Data listing
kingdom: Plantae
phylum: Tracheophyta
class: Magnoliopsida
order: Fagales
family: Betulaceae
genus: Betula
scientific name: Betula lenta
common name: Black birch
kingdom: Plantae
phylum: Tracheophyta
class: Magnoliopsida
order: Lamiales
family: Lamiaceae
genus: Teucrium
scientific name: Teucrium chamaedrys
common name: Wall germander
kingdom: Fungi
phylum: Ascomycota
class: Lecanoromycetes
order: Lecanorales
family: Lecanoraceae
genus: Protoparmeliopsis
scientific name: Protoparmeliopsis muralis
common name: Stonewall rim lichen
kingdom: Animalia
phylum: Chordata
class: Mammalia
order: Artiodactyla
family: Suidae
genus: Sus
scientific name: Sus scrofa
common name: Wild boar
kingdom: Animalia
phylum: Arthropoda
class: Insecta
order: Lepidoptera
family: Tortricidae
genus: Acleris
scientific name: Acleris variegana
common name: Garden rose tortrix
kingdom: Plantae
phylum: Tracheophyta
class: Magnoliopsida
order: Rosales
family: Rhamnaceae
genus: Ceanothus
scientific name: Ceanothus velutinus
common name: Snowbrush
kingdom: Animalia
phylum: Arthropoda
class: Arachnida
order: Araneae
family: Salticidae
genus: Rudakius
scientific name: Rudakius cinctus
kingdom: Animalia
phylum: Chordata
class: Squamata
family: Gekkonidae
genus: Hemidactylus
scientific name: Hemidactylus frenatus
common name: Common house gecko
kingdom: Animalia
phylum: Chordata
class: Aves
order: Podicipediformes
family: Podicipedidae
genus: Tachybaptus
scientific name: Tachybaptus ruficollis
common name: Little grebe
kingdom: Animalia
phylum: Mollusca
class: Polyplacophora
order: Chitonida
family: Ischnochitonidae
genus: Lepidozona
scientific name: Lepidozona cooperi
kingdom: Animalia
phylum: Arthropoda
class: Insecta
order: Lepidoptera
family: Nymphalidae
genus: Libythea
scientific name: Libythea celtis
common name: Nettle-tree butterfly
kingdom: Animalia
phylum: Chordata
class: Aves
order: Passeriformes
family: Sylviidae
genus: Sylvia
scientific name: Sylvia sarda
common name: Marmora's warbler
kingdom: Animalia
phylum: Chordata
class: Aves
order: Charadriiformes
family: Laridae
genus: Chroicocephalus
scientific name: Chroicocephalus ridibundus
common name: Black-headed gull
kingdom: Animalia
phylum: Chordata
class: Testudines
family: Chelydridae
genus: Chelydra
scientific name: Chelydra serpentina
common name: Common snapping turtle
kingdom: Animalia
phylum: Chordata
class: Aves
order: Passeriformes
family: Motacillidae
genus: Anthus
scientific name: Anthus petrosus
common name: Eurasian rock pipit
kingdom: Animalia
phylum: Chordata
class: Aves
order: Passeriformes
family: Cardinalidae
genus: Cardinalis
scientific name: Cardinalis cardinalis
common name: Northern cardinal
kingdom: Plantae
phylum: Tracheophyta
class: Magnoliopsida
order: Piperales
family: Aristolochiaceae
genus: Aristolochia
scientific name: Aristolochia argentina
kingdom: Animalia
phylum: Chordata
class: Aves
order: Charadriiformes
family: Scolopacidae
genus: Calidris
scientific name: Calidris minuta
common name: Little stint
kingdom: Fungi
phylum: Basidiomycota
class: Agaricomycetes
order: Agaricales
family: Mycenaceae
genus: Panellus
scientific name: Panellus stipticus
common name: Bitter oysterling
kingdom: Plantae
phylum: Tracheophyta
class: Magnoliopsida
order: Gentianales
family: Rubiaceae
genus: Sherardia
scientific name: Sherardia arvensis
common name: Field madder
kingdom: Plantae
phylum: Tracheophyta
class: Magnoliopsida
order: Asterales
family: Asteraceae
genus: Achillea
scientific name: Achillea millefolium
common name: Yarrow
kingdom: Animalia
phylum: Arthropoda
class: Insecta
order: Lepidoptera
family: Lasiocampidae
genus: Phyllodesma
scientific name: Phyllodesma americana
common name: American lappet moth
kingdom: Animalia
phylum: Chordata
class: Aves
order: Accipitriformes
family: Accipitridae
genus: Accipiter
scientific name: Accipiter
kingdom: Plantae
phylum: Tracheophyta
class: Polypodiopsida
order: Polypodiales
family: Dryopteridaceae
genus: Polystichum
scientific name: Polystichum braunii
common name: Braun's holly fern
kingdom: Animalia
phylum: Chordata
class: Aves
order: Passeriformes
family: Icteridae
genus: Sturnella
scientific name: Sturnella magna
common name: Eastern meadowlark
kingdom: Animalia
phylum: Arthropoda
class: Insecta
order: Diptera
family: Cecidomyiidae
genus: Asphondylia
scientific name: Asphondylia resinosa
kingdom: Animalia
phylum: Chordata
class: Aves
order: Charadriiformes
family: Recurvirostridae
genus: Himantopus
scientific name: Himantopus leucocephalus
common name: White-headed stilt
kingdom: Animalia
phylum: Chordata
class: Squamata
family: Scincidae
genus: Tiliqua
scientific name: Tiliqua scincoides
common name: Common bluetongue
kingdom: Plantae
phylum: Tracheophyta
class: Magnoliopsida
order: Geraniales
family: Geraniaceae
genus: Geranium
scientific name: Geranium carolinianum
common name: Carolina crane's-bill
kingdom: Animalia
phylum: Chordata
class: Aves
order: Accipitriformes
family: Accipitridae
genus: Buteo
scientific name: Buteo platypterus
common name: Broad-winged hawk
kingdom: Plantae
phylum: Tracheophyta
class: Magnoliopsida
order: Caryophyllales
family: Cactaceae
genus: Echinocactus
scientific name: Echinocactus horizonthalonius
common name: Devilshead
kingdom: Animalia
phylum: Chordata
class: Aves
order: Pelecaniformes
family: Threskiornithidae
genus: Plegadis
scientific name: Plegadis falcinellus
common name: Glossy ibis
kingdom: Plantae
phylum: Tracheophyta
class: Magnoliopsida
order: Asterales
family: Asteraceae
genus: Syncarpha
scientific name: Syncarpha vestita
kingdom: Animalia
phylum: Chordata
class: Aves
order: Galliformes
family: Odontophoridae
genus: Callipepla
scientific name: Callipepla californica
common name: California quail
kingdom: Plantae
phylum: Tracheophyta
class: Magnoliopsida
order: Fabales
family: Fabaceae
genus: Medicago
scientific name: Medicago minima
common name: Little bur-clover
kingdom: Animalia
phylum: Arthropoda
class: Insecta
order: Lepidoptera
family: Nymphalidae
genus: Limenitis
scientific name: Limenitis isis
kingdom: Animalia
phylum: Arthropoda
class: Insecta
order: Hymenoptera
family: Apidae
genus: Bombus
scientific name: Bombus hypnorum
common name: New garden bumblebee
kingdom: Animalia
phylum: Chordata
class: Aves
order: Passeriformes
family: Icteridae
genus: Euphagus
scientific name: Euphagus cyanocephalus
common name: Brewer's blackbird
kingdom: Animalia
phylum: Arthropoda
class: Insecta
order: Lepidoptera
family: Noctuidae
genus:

__AIM__:
Can you write out all the records again, substituting "vernacular name" for every "common name" and keeping everything else unchanged?

__PROBLEM SOLUTION__:
kingdom: Plantae
phylum: Tracheophyta
class: Magnoliopsida
order: Fagales
family: Betulaceae
genus: Betula
scientific name: Betula lenta
vernacular name: Black birch
kingdom: Plantae
phylum: Tracheophyta
class: Magnoliopsida
order: Lamiales
family: Lamiaceae
genus: Teucrium
scientific name: Teucrium chamaedrys
vernacular name: Wall germander
kingdom: Fungi
phylum: Ascomycota
class: Lecanoromycetes
order: Lecanorales
family: Lecanoraceae
genus: Protoparmeliopsis
scientific name: Protoparmeliopsis muralis
vernacular name: Stonewall rim lichen
kingdom: Animalia
phylum: Chordata
class: Mammalia
order: Artiodactyla
family: Suidae
genus: Sus
scientific name: Sus scrofa
vernacular name: Wild boar
kingdom: Animalia
phylum: Arthropoda
class: Insecta
order: Lepidoptera
family: Tortricidae
genus: Acleris
scientific name: Acleris variegana
vernacular name: Garden rose tortrix
kingdom: Plantae
phylum: Tracheophyta
class: Magnoliopsida
order: Rosales
family: Rhamnaceae
genus: Ceanothus
scientific name: Ceanothus velutinus
vernacular name: Snowbrush
kingdom: Animalia
phylum: Arthropoda
class: Arachnida
order: Araneae
family: Salticidae
genus: Rudakius
scientific name: Rudakius cinctus
kingdom: Animalia
phylum: Chordata
class: Squamata
family: Gekkonidae
genus: Hemidactylus
scientific name: Hemidactylus frenatus
vernacular name: Common house gecko
kingdom: Animalia
phylum: Chordata
class: Aves
order: Podicipediformes
family: Podicipedidae
genus: Tachybaptus
scientific name: Tachybaptus ruficollis
vernacular name: Little grebe
kingdom: Animalia
phylum: Mollusca
class: Polyplacophora
order: Chitonida
family: Ischnochitonidae
genus: Lepidozona
scientific name: Lepidozona cooperi
kingdom: Animalia
phylum: Arthropoda
class: Insecta
order: Lepidoptera
family: Nymphalidae
genus: Libythea
scientific name: Libythea celtis
vernacular name: Nettle-tree butterfly
kingdom: Animalia
phylum: Chordata
class: Aves
order: Passeriformes
family: Sylviidae
genus: Sylvia
scientific name: Sylvia sarda
vernacular name: Marmora's warbler
kingdom: Animalia
phylum: Chordata
class: Aves
order: Charadriiformes
family: Laridae
genus: Chroicocephalus
scientific name: Chroicocephalus ridibundus
vernacular name: Black-headed gull
kingdom: Animalia
phylum: Chordata
class: Testudines
family: Chelydridae
genus: Chelydra
scientific name: Chelydra serpentina
vernacular name: Common snapping turtle
kingdom: Animalia
phylum: Chordata
class: Aves
order: Passeriformes
family: Motacillidae
genus: Anthus
scientific name: Anthus petrosus
vernacular name: Eurasian rock pipit
kingdom: Animalia
phylum: Chordata
class: Aves
order: Passeriformes
family: Cardinalidae
genus: Cardinalis
scientific name: Cardinalis cardinalis
vernacular name: Northern cardinal
kingdom: Plantae
phylum: Tracheophyta
class: Magnoliopsida
order: Piperales
family: Aristolochiaceae
genus: Aristolochia
scientific name: Aristolochia argentina
kingdom: Animalia
phylum: Chordata
class: Aves
order: Charadriiformes
family: Scolopacidae
genus: Calidris
scientific name: Calidris minuta
vernacular name: Little stint
kingdom: Fungi
phylum: Basidiomycota
class: Agaricomycetes
order: Agaricales
family: Mycenaceae
genus: Panellus
scientific name: Panellus stipticus
vernacular name: Bitter oysterling
kingdom: Plantae
phylum: Tracheophyta
class: Magnoliopsida
order: Gentianales
family: Rubiaceae
genus: Sherardia
scientific name: Sherardia arvensis
vernacular name: Field madder
kingdom: Plantae
phylum: Tracheophyta
class: Magnoliopsida
order: Asterales
family: Asteraceae
genus: Achillea
scientific name: Achillea millefolium
vernacular name: Yarrow
kingdom: Animalia
phylum: Arthropoda
class: Insecta
order: Lepidoptera
family: Lasiocampidae
genus: Phyllodesma
scientific name: Phyllodesma americana
vernacular name: American lappet moth
kingdom: Animalia
phylum: Chordata
class: Aves
order: Accipitriformes
family: Accipitridae
genus: Accipiter
scientific name: Accipiter
kingdom: Plantae
phylum: Tracheophyta
class: Polypodiopsida
order: Polypodiales
family: Dryopteridaceae
genus: Polystichum
scientific name: Polystichum braunii
vernacular name: Braun's holly fern
kingdom: Animalia
phylum: Chordata
class: Aves
order: Passeriformes
family: Icteridae
genus: Sturnella
scientific name: Sturnella magna
vernacular name: Eastern meadowlark
kingdom: Animalia
phylum: Arthropoda
class: Insecta
order: Diptera
family: Cecidomyiidae
genus: Asphondylia
scientific name: Asphondylia resinosa
kingdom: Animalia
phylum: Chordata
class: Aves
order: Charadriiformes
family: Recurvirostridae
genus: Himantopus
scientific name: Himantopus leucocephalus
vernacular name: White-headed stilt
kingdom: Animalia
phylum: Chordata
class: Squamata
family: Scincidae
genus: Tiliqua
scientific name: Tiliqua scincoides
vernacular name: Common bluetongue
kingdom: Plantae
phylum: Tracheophyta
class: Magnoliopsida
order: Geraniales
family: Geraniaceae
genus: Geranium
scientific name: Geranium carolinianum
vernacular name: Carolina crane's-bill
kingdom: Animalia
phylum: Chordata
class: Aves
order: Accipitriformes
family: Accipitridae
genus: Buteo
scientific name: Buteo platypterus
vernacular name: Broad-winged hawk
kingdom: Plantae
phylum: Tracheophyta
class: Magnoliopsida
order: Caryophyllales
family: Cactaceae
genus: Echinocactus
scientific name: Echinocactus horizonthalonius
vernacular name: Devilshead
kingdom: Animalia
phylum: Chordata
class: Aves
order: Pelecaniformes
family: Threskiornithidae
genus: Plegadis
scientific name: Plegadis falcinellus
vernacular name: Glossy ibis
kingdom: Plantae
phylum: Tracheophyta
class: Magnoliopsida
order: Asterales
family: Asteraceae
genus: Syncarpha
scientific name: Syncarpha vestita
kingdom: Animalia
phylum: Chordata
class: Aves
order: Galliformes
family: Odontophoridae
genus: Callipepla
scientific name: Callipepla californica
vernacular name: California quail
kingdom: Plantae
phylum: Tracheophyta
class: Magnoliopsida
order: Fabales
family: Fabaceae
genus: Medicago
scientific name: Medicago minima
vernacular name: Little bur-clover
kingdom: Animalia
phylum: Arthropoda
class: Insecta
order: Lepidoptera
family: Nymphalidae
genus: Limenitis
scientific name: Limenitis isis
kingdom: Animalia
phylum: Arthropoda
class: Insecta
order: Hymenoptera
family: Apidae
genus: Bombus
scientific name: Bombus hypnorum
vernacular name: New garden bumblebee
kingdom: Animalia
phylum: Chordata
class: Aves
order: Passeriformes
family: Icteridae
genus: Euphagus
scientific name: Euphagus cyanocephalus
vernacular name: Brewer's blackbird
kingdom: Animalia
phylum: Arthropoda
class: Insecta
order: Lepidoptera
family: Noctuidae
genus:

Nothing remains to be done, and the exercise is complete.